Sivrisineklerden Nasıl Korunabiliriz?
Peki, sivrisineklerden korunmak için ne yapmalıyız? Gece yatarken, özel kuvvetlerin kullandığı, kızılötesi ışığı engelleyen kumaştan üretilmiş pijamalar veya yorganlar mı kullanmalıyız? Buna muhtemelen bütçeniz yetmez; ama giyseniz bile açıkta kalan en ufacık deri parçanızı bulup sizi yine sokarlar.

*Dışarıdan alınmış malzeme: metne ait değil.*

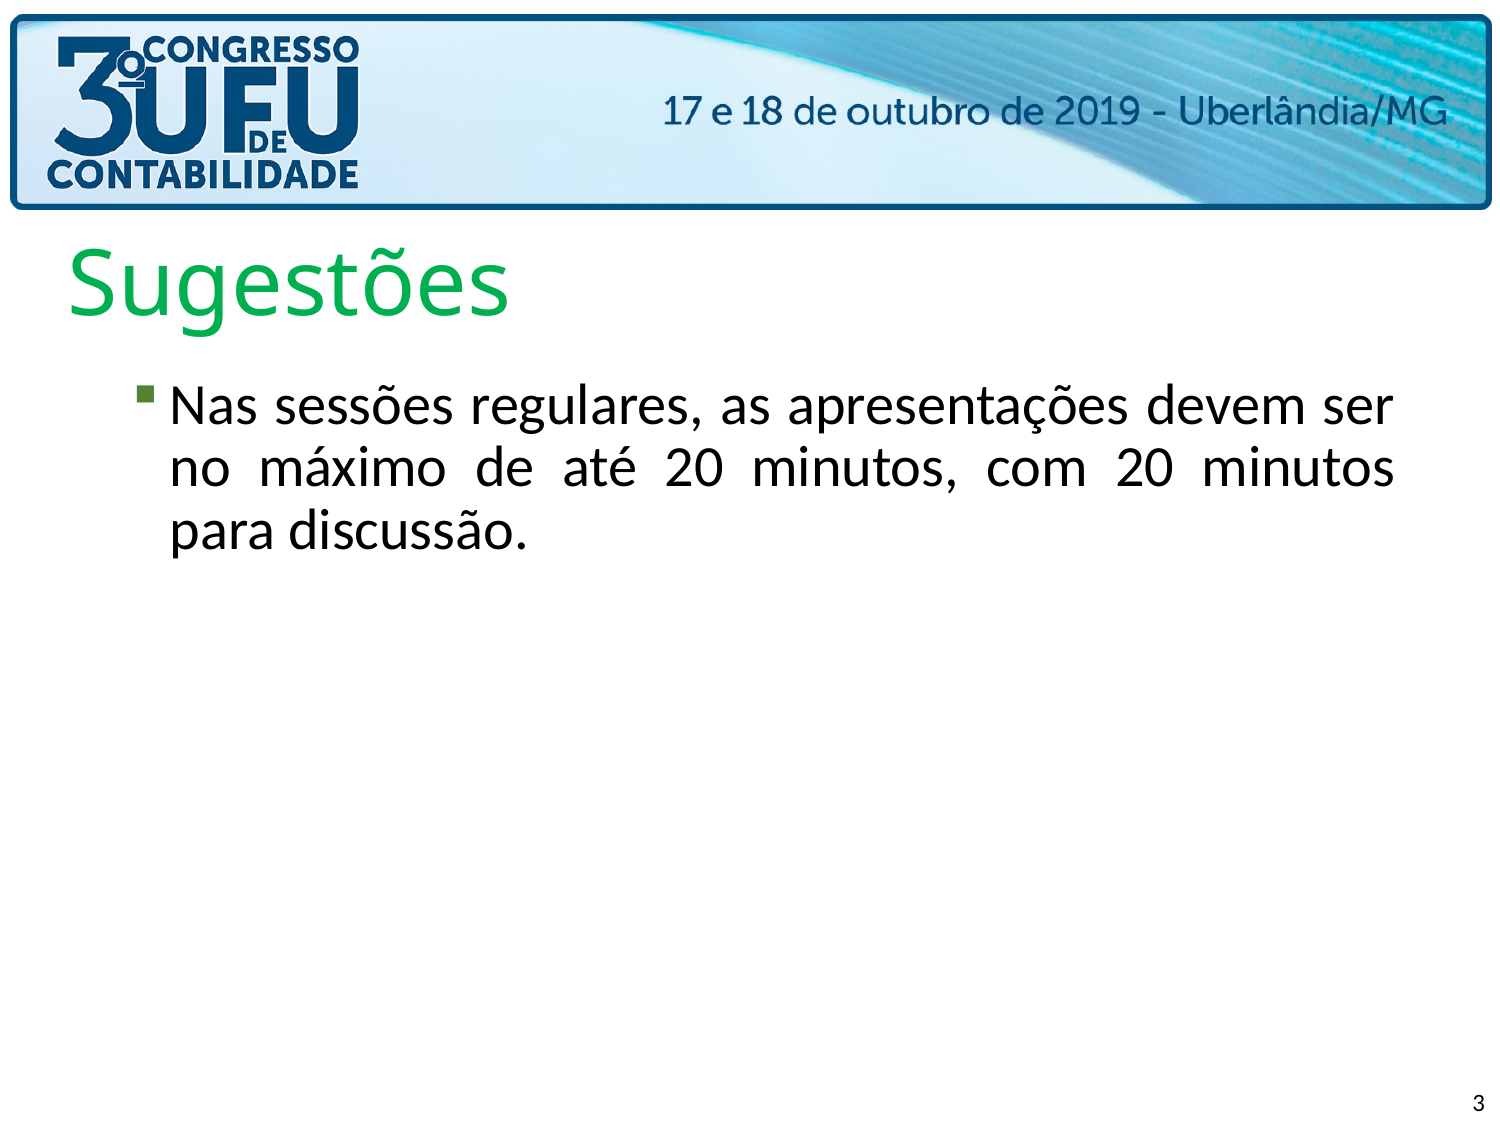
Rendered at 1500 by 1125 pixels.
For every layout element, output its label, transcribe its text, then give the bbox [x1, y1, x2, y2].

Aradığınız sorunun cevabı, sivrisineklerle etkin mücadele yöntemlerini öğrenmekte yatıyor. Bu da yalnızca ilaçlamadan geçmiyor. İşte bazı öneriler:
- Evinizin pencerelerini tüllerle koruyarak sivrisineklerin içeri girmesini önleyebilirsiniz.
- Sivrisinekleri rahatsız eden frekansları öğrenip kullanarak, onları uzak tutabilirsiniz.
- Sivrisinekleri kendine çeken kapanlar kurarak, bu zararlıların sayısını azaltabilirsiniz.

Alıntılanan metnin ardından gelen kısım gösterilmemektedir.